Mes pieds me menèrent vers une ruelle sombre, et alors que je continuais toujours à avancer, refusant de m'arrêter je me rendis finalement compte que je n'avais plus vraiment le choix, me retrouvant face à un cul de sac. Me retournant, je remarquais l'obscurité incroyable dans laquelle j'étais plongée. Levant les yeux vers le ciel, je n'y trouvais aucune lune. C'était une nuit sans lune, même le ciel n'était pas avec moi ce soir.

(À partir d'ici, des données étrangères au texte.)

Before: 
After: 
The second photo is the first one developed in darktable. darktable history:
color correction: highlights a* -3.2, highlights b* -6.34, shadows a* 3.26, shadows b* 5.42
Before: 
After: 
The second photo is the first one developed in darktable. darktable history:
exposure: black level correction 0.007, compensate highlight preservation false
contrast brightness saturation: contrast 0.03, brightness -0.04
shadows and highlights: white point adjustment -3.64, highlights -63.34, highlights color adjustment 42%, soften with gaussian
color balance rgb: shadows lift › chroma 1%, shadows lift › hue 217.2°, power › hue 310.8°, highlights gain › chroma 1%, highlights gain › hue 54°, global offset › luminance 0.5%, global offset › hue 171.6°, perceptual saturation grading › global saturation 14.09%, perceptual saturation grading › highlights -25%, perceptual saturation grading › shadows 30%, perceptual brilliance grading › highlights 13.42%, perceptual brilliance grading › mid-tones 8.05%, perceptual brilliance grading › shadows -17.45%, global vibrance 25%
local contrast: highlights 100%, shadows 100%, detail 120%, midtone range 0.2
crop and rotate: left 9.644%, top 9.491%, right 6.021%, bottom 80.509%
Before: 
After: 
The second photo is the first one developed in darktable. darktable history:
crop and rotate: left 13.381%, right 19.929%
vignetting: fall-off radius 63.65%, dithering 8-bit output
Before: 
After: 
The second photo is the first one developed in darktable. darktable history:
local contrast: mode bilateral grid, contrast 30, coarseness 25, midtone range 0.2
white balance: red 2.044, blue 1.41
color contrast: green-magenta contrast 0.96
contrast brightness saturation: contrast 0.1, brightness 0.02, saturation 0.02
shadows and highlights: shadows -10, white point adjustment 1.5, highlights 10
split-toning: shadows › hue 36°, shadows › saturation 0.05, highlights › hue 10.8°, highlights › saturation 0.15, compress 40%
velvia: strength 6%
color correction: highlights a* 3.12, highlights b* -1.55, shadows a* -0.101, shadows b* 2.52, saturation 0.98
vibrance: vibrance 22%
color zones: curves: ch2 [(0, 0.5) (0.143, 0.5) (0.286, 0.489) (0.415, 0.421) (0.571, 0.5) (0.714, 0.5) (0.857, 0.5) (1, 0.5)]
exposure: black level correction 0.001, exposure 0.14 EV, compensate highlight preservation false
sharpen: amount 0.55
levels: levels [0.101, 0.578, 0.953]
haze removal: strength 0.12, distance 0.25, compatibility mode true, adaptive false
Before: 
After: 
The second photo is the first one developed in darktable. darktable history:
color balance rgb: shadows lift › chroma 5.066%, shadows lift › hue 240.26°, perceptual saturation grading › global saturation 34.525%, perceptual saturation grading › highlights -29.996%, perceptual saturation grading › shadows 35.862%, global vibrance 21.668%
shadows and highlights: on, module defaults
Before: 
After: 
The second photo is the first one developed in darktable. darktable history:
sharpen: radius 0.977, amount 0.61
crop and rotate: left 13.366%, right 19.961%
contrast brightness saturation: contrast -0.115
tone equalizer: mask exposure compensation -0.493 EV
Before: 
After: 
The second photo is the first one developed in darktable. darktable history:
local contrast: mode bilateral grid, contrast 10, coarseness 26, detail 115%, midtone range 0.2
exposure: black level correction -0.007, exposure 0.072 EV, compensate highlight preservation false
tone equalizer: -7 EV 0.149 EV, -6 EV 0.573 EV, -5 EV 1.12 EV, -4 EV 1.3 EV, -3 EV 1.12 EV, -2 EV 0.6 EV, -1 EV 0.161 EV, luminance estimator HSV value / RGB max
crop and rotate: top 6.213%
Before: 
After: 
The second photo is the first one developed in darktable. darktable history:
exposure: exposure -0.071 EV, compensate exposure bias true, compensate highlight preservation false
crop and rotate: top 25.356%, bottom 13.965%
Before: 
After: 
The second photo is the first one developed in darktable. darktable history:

Soudain, je remarquais deux yeux rouges dans mon champ de vision, déchirant l'obscurité comme l'avaient fait les chiffres de mon réveil quelques heures plus tôt, et alors une grande sensation de danger s'emplit de moi... enfin! Moi qui avait cavalé dans toute la ville juste pour ressentir quelque chose, la moindre chose insignifiante qui m'aurait fait me sentir vivante... Et pourtant ce n'était même pas agréable de se sentir en vie. Je restais figée, n'essayant même pas de m'enfuir – de toutes façons cela aurait été dérisoire, où aurai-je bien pu fuir? Les bras ballants je restais simplement stoïque face à mon futur agresseur. Qu'il fasse de moi ce qu'il voulait, peu m'importait. Ce soir, j'avais perdu mon âme alors perdre la vie n'était vraiment plus du tout important pour moi. Ce n'était même plus vraiment une perte. Peut-être que mon agresseur allait finalement me rendre service, parce que je savais que j'étais trop lâche pour sauter d'une falaise.

Alors qu'il s'approchait dangereusement de moi, je restais résignée dans l'attente de son agression. Je ne comprenais pas, que faisait-il? Peut-être qu'il était un de ces psychopathes qui aimaient voir la terreur sur le visage de leurs victimes. S'il ne fallait que cela pour le satisfaire, je me mis à crier du plus fort que je le pu, me déchirant presque les cordes vocales. J'entendis mon cri résonner dans la nuit, dans cette nuit qu'était devenue mon existence qui allait peut-être enfin se diriger vers la lumière.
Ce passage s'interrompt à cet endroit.